Abduction of women in United Kingdom
Abduction of women in the Business Encyclopaedia and Legal Adviser
Based on the Business Encyclopaedia and Legal Adviser , by W.S.M. Knight, Barrister –at – Law.
Abduction of women.—By an old statute, three years’ imprisonment is the punishment of any man who carries away a nun from her house, even though she consent, and he must make convenient satisfaction to the house. But more modern and practical is abduction on account of the woman’s fortune. Where a woman of any age has any interest (legal or equitable, present or future, absolute, conditional or contingent) in any real or personal estate, or is a presumptive heiress or next of kin to any one with such interest:—(a) whosoever, from motives of lucre, takes her away against her will, either for himself or some one else to marry, or have carnal knowledge of her—or (b) whosoever with like intent fraudulently allures or takes her away, when she is under 21 years of age, out of the possession or against the will of any person having lawful care of her, is guilty of felony. He cannot take any interest in her property. If he has married her, the Court of Chancery may re-settle her property. It is sufficient for the intent alone to be proved, not necessarily the carrying out therefore. Abduction of a woman by force, apart from the question of her property, is also a felony.

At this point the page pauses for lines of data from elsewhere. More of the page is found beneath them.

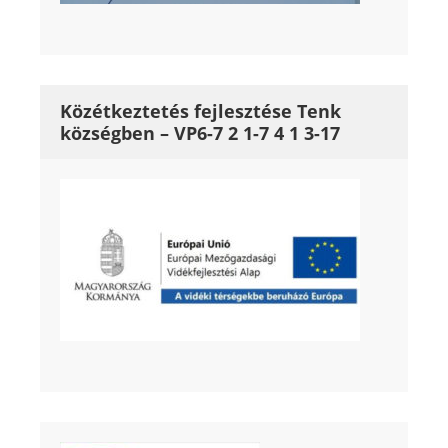
Közétkeztetés fejlesztése Tenk
községben – VP6-7 2 1-7 4 1 3-17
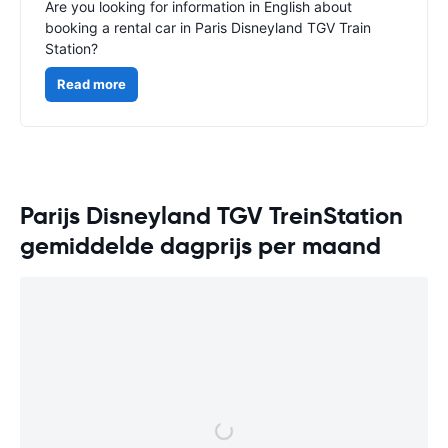
Are you looking for information in English about
booking a rental car in Paris Disneyland TGV Train
Station?
Read more
Parijs Disneyland TGV TreinStation
gemiddelde dagprijs per maand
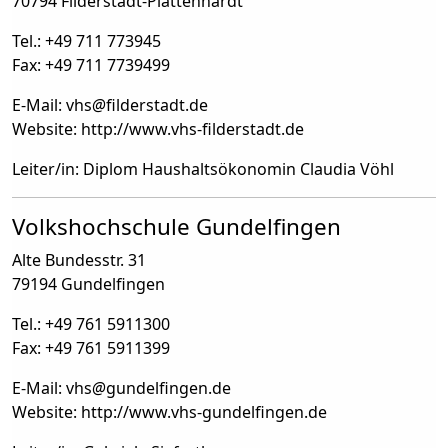
70794 Filderstadt-Plattenhardt
Tel.: +49 711 773945
Fax: +49 711 7739499
E-Mail: vhs
@
filderstadt.de
Website: http://www.vhs-filderstadt.de
Leiter/in: Diplom Haushaltsökonomin Claudia Vöhl
Volkshochschule Gundelfingen
Alte Bundesstr. 31
79194 Gundelfingen
Tel.: +49 761 5911300
Fax: +49 761 5911399
E-Mail: vhs
@
gundelfingen.de
Website: http://www.vhs-gundelfingen.de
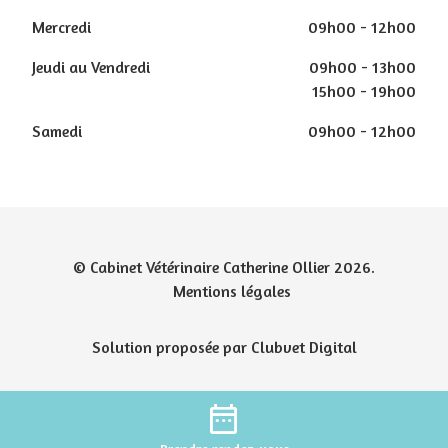
Mercredi
09h00 - 12h00
Jeudi au Vendredi
09h00 - 13h00
15h00 - 19h00
Samedi
09h00 - 12h00
© Cabinet Vétérinaire Catherine Ollier 2026.
Mentions légales
Solution proposée par Clubvet Digital
date_range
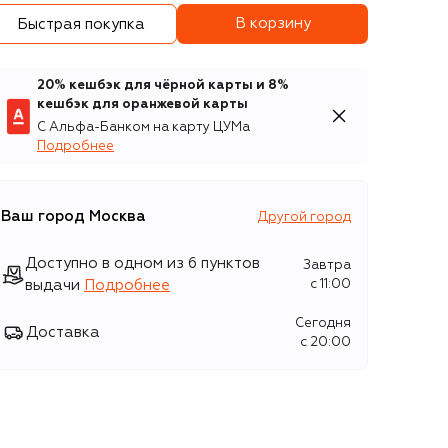
В корзину
Быстрая покупка
20% кешбэк для чёрной карты и 8%
кешбэк для оранжевой карты
С Альфа-Банком на карту ЦУМа
Подробнее
Ваш город
Москва
Другой город
Доступно в одном из 6 пунктов
Завтра
выдачи
Подробнее
c 11:00
Сегодня
Доставка
c 20:00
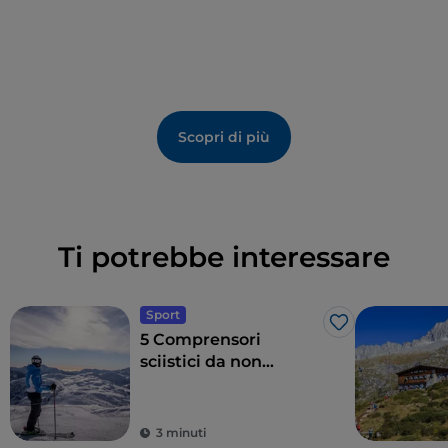
Scopri di più
Ti potrebbe interessare
Sport
Like
5 Comprensori
sciistici da non
perdere in Trentino
3 minuti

Whoever, with intent that any unmarried girl under 18 years of age shall be unlawfully and carnally known by any man, takes such girl out of the possession, and against the will, of any person having lawful care or charge of her, is guilty of a offence. It is a sufficient defence if the person charged proves that he had reasonable cause to believe that the girl was of or above the age of 18 years. It is also a offence to detain any girl or woman of any age against her will, either in a brothel or in any premises, with intent that she may be unlawfully and carnally known by any man. Withholding her wearing apparel or other property, or using threats of legal proceedings against her if she should take away with her any wearing apparel lent or supplied to her, constitute a detention under this Act.
To unlawfully take, or cause to be taken, any unmarried girl under 16 years of age out of the possession and against the will of any person having the lawful care or charge of her, is a offence. It is a defence that the girl left such person having care of her, and went to the person charged without inducement on his part; also, if the person charged did not know, and had no reason to know, she was under such care. It is no defence that the person charged did not know her to be under 16, or might have supposed from her appearance that she was older, or even that he believed upon reasonable grounds that she was over that age. It is immaterial whether there be any corrupt motive, or whether the girl consent. So also is the sex of the person charged immaterial.